Установив магнитофон «Комета‑209» на кухонном столе, Виктор включил его в сеть, подсоединил колонки, достал старую бобину и, аккуратно пропустив пленку через лентопротяжный механизм, заправил ее в пустую бобину. Пальцы плохо слушались, он боялся что‑нибудь повредить или вообще порвать пленку — но все обошлось.
— Вторая кнопка слева, — повторил он слова продавца, — включение. Смотри не перепутай. Красная кнопка — запись.
Виктор нажал на черную кнопку. Внутри магнитофона что‑то со скрежетом включилось, бобины дернулись — сначала как‑то неохотно, но мгновение спустя, помедлив, они плавно закрутились.

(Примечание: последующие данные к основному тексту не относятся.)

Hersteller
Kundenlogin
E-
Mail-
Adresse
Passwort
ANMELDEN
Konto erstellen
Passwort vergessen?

Виктор завороженно смотрел, как пленка перетекает с одного диска на другой. Словно песочные часы — подумал он, — уходит время. И нет никакой возможности его остановить. Хотя бы на мгновение.
Потом он услышал голос.
Хриплый, издалека, словно преодолев толщу в десятки лет — голос раздался из старых колонок и Виктор, несмотря на плохое качество, шипение, потрескивание, тут же узнал этот голос. Это был он сам.
— Папа… а что это? Что это за штука?
В ответ послышался незнакомый, но какой‑то удивительно родной голос.
— Вить, это магнитофон! Папка скоро уезжает, я решил записать на память… Возьму с собой, чтобы тебя слышать и маму… Скажи что‑нибудь! Вот сюда, видишь эту штуку? Это микрофон…
Слезы выступили на глазах Виктора.
— Папа… — прошептал он. — Папочка… — он приник ухом к колонке, стараясь не упустить ни звука.
— Меня зовут Витя, — услышал он снова свой голос. — А это мой папа, самый лучший папа в мире! Скоро он поедет защищать нашу Родину в…
— Афганистан, — подсказал папа и рассмеялся густым, сочным баском.
Господи, — подумал Виктор. — Почему я этого не помню? Какой это может быть год? Восемьдесят четвертый? Да, скорее всего…
Потом он рассказал, что учится во втором классе, что у него самая красивая мама, что он хотел бы братика и сестричку и мама обещала, когда приедет папа, что на каникулы он поедет к бабушке в Прохоровку и что, конечно, очень сильно будет ждать папу.
Слезы текли из глаз Виктора — капали на кухонный стол, и он не мог их унять. Прошлое ворвалось в настоящее, и прошлое это было удивительно прекрасное, живое, настоящее, доброе — прошлое, в котором все были живы и все было хорошо и впереди было ясное безоблачное небо и огромная интересная жизнь…
Потом голос пропал. Раздался сильный треск, какой‑то разряд заставил его отпрянуть от колонки — уху стало больно.
Виктор хотел было уже выключить магнитофон, когда он снова услышал голос.
Изменившийся, повзрослевший, грустный голос.